Method 2: Split into separate indexes

This method creates a dedicated index for each type. Use separate POST _reindex calls — one per type — with "type" specified in source to filter documents.

Log on to the Kibana console of the V5.5.3 cluster and open Dev Tools.

On the Console tab, run the following commands to split the twitter index into twitter_tweet and twitter_user:

POST _reindex
{
  "source": {
    "index": "twitter",
    "type": "tweet",
    "size": 10000
  },
  "dest": {
    "index": "twitter_tweet"
  }
}
POST _reindex
{
  "source": {
    "index": "twitter",
    "type": "user",
    "size": 10000
  },
  "dest": {
    "index": "twitter_user"
  }
}

"size": 10000 sets the batch size for each reindex request.

Run the following commands to verify the data in the new indexes:

GET twitter_tweet/_search
{
  "query": {
    "match_all": {}
  }
}

GET twitter_user/_search
{
  "query": {
    "match_all": {}
  }
}

Step 2: Use Logstash to migrate data

Go to the Logstash Clusters page of the Alibaba Cloud Elasticsearch console.
In the top navigation bar, select the region where the Logstash cluster resides.
On the Logstash Clusters page, find the cluster and click its ID.
In the left-side navigation pane, click Pipelines, then click Create Pipeline.

In the Create wizard, enter a pipeline ID and configure the pipeline. The following example reads from the V5.5.3 cluster and writes to the V6.7.0 cluster:

input {
  elasticsearch {
    hosts => ["http://es-cn-0pp1f1y5g000h****.elasticsearch.aliyuncs.com:9200"]
    user => "elastic"
    password => "your_password"
    index => "*"
    docinfo => true
  }
}
filter {
}
output {
  elasticsearch {
    hosts => ["http://es-cn-mp91cbxsm000c****.elasticsearch.aliyuncs.com:9200"]
    user => "elastic"
    password => "your_password"
    index => "test"
  }
}

For details on pipeline configuration syntax, see Logstash configuration files.

Click Next to configure pipeline parameters.

Warning

Saving pipeline parameters triggers a restart of the Logstash cluster. Make sure the restart does not affect your business before proceeding.

Collected material
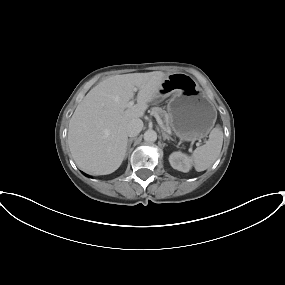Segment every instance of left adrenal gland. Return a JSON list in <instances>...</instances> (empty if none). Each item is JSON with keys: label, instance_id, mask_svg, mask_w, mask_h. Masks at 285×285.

Given request
Copy out the Elasticsearch migration text between "Step 2: Use" and "click Create Pipeline.", inclusive, swapping "Create Pipeline" for "New Pipeline".

Result below
Step 2: Use Logstash to migrate data

Go to the Logstash Clusters page of the Alibaba Cloud Elasticsearch console.
In the top navigation bar, select the region where the Logstash cluster resides.
On the Logstash Clusters page, find the cluster and click its ID.
In the left-side navigation pane, click Pipelines, then click New Pipeline.